I’ve been tracking a nuisance abatement case filed by the Los Angeles City Attorney against a West Adams liquor store, Holiday Liquors, on Adams a little east of La Brea. West Adams is gentrifying super fast,1 of course, and this nuisance abatement suit is clearly part of the plan. New residents in all of LA’s gentrification battlegrounds are obsessed with access to upscale retail choices2 and also are famously terrified of many of the original inhabitants.
Liquor stores like Holiday impede gentrification by scaring new residents, by not being cute succulents-n-linen shops or brunch spots, and by being useful to the original residents. One way in which the City uses nuisance abatement suits to promote gentrification is by attacking impediments like Holiday Liquor.3 Gentrification funnels money to real estate developers who turn around and show their pleasure by sending a small percentage back to elected officials. Mike Feuer needs this kind of support for his 2022 mayoral campaign, so nuisance suits like this are to be expected.

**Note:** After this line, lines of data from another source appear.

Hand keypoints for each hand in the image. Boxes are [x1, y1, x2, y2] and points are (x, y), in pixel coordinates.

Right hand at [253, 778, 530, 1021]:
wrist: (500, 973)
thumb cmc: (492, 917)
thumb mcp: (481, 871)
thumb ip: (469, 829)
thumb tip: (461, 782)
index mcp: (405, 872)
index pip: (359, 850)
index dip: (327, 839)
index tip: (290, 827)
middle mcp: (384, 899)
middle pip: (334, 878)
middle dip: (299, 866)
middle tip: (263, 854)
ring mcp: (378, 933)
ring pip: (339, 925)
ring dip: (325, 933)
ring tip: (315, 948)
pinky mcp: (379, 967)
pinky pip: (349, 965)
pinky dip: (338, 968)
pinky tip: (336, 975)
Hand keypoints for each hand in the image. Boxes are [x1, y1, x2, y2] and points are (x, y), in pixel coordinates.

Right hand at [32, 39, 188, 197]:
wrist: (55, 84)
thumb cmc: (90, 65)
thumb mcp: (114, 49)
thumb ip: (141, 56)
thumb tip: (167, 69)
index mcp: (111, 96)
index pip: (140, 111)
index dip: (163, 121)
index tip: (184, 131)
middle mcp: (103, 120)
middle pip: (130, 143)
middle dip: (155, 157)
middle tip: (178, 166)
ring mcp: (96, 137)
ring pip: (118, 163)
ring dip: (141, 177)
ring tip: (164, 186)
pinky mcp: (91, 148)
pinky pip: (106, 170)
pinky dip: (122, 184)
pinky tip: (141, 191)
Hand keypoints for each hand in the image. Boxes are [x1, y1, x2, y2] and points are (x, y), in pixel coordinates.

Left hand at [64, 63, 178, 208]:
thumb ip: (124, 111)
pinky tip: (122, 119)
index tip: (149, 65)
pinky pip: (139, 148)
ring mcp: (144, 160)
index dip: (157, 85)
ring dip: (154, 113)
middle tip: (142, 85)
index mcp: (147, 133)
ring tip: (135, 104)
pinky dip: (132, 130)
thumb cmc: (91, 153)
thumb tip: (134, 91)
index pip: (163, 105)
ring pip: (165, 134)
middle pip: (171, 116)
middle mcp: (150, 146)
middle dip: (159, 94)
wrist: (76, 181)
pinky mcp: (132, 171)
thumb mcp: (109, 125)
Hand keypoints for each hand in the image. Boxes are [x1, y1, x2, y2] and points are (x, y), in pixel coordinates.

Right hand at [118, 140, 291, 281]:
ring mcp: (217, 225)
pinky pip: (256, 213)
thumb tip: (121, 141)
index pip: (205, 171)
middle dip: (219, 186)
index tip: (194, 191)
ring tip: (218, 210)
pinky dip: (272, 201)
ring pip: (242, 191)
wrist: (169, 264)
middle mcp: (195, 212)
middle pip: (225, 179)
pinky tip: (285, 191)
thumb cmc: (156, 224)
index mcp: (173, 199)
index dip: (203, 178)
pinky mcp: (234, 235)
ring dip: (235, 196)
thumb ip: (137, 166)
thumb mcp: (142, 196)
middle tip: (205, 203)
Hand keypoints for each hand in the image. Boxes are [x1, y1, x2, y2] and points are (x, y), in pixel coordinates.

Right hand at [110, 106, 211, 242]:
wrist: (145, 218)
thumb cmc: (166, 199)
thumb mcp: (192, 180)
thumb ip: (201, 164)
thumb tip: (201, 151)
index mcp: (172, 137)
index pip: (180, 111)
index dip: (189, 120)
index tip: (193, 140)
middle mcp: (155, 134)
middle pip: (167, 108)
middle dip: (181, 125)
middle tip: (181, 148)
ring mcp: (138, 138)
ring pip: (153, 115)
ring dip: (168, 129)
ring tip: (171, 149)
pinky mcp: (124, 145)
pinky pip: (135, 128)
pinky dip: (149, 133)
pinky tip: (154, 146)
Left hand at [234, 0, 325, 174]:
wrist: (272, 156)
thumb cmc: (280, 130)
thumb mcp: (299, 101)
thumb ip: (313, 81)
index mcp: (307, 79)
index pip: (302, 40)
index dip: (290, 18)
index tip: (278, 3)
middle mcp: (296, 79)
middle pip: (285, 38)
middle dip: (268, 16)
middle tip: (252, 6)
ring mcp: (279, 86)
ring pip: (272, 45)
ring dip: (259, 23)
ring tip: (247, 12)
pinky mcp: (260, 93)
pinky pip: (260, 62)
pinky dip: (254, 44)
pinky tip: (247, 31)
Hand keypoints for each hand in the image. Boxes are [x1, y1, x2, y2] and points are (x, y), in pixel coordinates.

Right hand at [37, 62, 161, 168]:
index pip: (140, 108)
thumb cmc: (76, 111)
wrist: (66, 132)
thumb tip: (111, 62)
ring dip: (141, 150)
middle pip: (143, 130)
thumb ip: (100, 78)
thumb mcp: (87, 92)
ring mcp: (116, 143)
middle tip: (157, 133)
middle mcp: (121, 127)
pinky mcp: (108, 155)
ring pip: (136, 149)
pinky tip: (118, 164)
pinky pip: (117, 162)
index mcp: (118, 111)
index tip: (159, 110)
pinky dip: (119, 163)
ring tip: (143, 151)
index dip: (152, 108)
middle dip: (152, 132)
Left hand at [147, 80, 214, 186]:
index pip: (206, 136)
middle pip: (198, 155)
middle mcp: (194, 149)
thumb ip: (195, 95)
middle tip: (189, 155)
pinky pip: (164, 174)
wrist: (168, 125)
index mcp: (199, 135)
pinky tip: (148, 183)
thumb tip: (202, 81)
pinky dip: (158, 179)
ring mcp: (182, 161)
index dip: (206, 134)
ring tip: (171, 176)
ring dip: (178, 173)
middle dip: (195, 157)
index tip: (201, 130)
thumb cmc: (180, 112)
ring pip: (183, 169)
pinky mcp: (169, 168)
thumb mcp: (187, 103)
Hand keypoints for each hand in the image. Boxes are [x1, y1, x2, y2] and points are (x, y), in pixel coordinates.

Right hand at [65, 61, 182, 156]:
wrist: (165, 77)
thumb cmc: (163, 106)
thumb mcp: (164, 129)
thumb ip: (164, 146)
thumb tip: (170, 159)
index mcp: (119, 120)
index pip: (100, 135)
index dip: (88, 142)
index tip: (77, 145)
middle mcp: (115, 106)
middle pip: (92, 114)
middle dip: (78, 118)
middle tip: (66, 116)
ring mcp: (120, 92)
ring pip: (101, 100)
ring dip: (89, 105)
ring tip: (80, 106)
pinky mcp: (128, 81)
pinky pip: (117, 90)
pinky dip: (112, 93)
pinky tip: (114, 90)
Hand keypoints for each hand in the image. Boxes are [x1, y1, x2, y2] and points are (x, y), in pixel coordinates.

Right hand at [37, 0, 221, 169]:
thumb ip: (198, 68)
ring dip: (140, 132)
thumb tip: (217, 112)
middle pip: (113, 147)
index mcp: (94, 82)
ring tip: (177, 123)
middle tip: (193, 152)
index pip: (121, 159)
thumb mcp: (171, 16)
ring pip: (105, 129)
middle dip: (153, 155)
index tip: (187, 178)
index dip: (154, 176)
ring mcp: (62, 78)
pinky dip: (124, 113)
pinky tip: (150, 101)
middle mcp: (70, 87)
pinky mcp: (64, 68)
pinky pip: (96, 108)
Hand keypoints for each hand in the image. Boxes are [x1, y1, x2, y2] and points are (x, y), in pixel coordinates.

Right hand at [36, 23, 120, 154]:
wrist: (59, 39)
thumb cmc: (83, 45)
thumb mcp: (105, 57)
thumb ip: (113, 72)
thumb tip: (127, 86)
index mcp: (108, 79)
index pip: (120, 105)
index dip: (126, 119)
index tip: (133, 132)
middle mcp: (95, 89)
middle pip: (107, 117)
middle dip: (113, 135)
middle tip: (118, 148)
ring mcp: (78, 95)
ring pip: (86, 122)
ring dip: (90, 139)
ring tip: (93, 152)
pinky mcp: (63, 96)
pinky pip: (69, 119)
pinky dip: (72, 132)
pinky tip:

The suits benefit the City on a number of levels. More broadly they’re a way to terrorize poor property owners by reminding them that they can be randomly targeted and forced to sell their homes. Nuisance suits also give the City a way to change the character of a neighborhood by targeting businesses that don’t suit the image being created by gentrifying developers. Most pragmatically, most cynically, the City also uses them to increase its surveillance capacities in gentrifying neighborhoods.
For instance, prior to bringing suit the City often demands that property owners install street-facing surveillance cameras and give LAPD full-time at-will access to the video feed. If you’re walking by Holiday Liquor at 4966 W. Adams, e.g., smile for the camera because LAPD is watching you! This phenomenon, among many others, is discussed in an essential recent paper by Ananya Roy, Terra Graziani, and Pamela Stephens, who note that in the infamous 2017 Chesapeake Apartments nuisance case, the City sought a number of concessions of this sort from the owner:
the establishment of extensive security systems at the property with direct access by the Los Angeles Police Department to these systems of monitoring and surveillance. … including video monitoring and electronic access control systems and private security guards.
This morning’s L.A. Times features an excellent story about how CIM Group defrauds its tenants in poverty-stricken but gentrifying areas of the City, telling them that they’re about to be evicted and offering them small amounts of money to sign releases. Of course, in Los Angeles, most low-cost rental units are covered by rent control laws which give these tenants significant protections which they don’t know about. CIM Group takes significant and soon-to-be-illegal advantage of this ignorance.